Energy Secretary Chris Wright, former West Virginia U.S. Sen. Joe Manchin, Wyoming Gov. Mark Gordon, and Wyoming’s congressional delegation were expected at a Friday groundbreaking ceremony for Ramaco Resources, Inc.’s Brook Mine outside Ranchester in northeastern Wyoming.

Wright’s involvement underscores President Donald Trump’s determination to advance fossil fuel projects and mining and reverse former President Joe Biden’s moves to support for renewable energy.

Administration officials on Monday moved toward selling federal coal leases in the top U.S. coal-producing region in northeastern Wyoming and southeastern Montana. On Thursday, officials announced a proposal in Utah that they said would be the first coal exploration project on U.S. Bureau of Land Management property since 2019.

Those moves came on the heels of legislation signed last week that lowered royalty payments for companies mining coal on public lands and mandated officials make available for potential mining an area greater in size than Connecticut.

Meanwhile, local officials in Utah hope the administration will support plans to build a railroad spur to boost oil drilling. A coalition of eastern Utah counties wants Trump’s Transportation Department to approve $2.4 billion in bonds for the 88-mile (140-kilometer) spur to export oil from the Uinta Basin, a project that may proceed after a U.S. Supreme Court ruling.

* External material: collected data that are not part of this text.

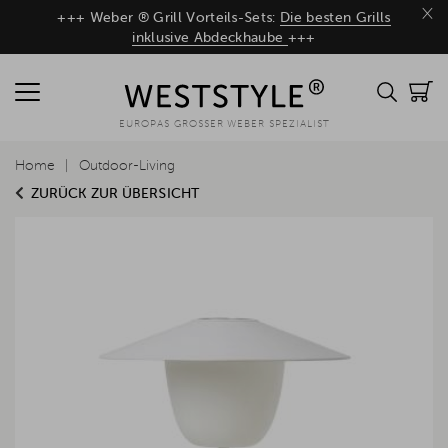
×
+++ Weber ® Grill Vorteils-Sets:
Die besten Grills
inklusive Abdeckhaube
+++
EUROPAS GROSSER WEBER SPEZIALIST
Home
Outdoor-Living
ZURÜCK ZUR ÜBERSICHT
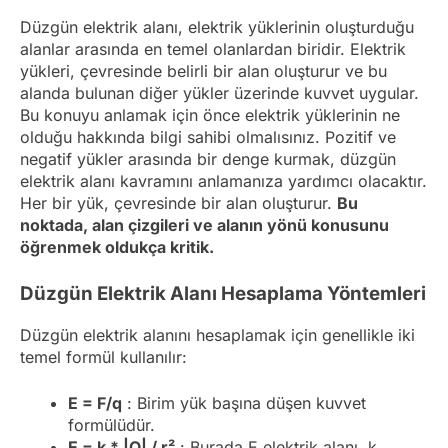
Düzgün elektrik alanı, elektrik yüklerinin oluşturduğu
alanlar arasında en temel olanlardan biridir. Elektrik
yükleri, çevresinde belirli bir alan oluşturur ve bu
alanda bulunan diğer yükler üzerinde kuvvet uygular.
Bu konuyu anlamak için önce elektrik yüklerinin ne
olduğu hakkında bilgi sahibi olmalısınız. Pozitif ve
negatif yükler arasında bir denge kurmak, düzgün
elektrik alanı kavramını anlamanıza yardımcı olacaktır.
Her bir yük, çevresinde bir alan oluşturur.
Bu
noktada, alan çizgileri ve alanın yönü konusunu
öğrenmek oldukça kritik.
Düzgün Elektrik Alanı Hesaplama Yöntemleri
Düzgün elektrik alanını hesaplamak için genellikle iki
temel formül kullanılır:
E = F/q
: Birim yük başına düşen kuvvet
formülüdür.
E = k * |Q| / r²
: Burada E elektrik alanı, k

On Friday, the minerals capturing the administration’s attention were not just coal but rare earths — a family of 17 metallic elements with unusual properties that make them useful in modern technology, from electric car batteries and wind turbines to military targeting devices.

The only operating U.S. rare earths mine is at Mountain Pass in California. Nearly all of the nation’s supply comes from China, the source of nearly 90% of the world’s supply.

Rare earths aren’t especially rare but so scattered they are difficult to bring together in useful quantities.

Concern about continued access to them has been a focus of recent negotiations between China and the U.S., and led the Trump administration to try to encourage more production domestically.

“We would intend to mine it here in Wyoming, process it here in Wyoming and sell it to domestic customers including the government,” Ramaco CEO Randall Atkins said Thursday.

Manchin, who left office in January after not seeking re-election, joined the Ramaco board in April.

The new Brook Mine, though relatively small, offers a glimmer of optimism for Wyoming’s coal industry as potentially the state’s first new coal mine in 50 years. Massive, open-pit mines east of the Brook Mine supply around 40% of the nation’s coal but Wyoming coal mining has shrunk substantially since its peak over a decade ago, as utilities switch to renewable energy and power plants fueled by cheaper natural gas.

The Brook Mine has been in the works for over a decade, stalled in part by landowners worried about groundwater depletion. Atkins originally envisioned it as a source of subbituminous power plant fuel like the state’s other coal mines.

A public company with metallurgical coal mines in Appalachia, Ramaco in recent years received Department of Energy grants to develop coal into carbon-based products such as carbon fiber. This year, it got a $6.1 million grant from Wyoming to build a rare earth and critical minerals processing plant.

A consultant report released this week found that fully developing the mine and processing plant to extract rare earths would cost $533 million, a sum that could be recovered in five years if the elements in the coal prove profitable. Ramaco also would sell the processed coal as fuel, Atkins said.

Analysis by U.S. national laboratories show the Brook Mine coal contains valuable quantities of the rare earths neodymium, praseodymium, dysprosium and terbium, as well as the critical minerals gallium, scandium and germanium, according to a Ramaco letter to shareholders on July 1.

Neodymium and dysprosium are used in the permanent magnets of wind turbines, lanthanum in electric and hybrid car batteries. Yttrium and terbium have critical military uses, including in targeting devices.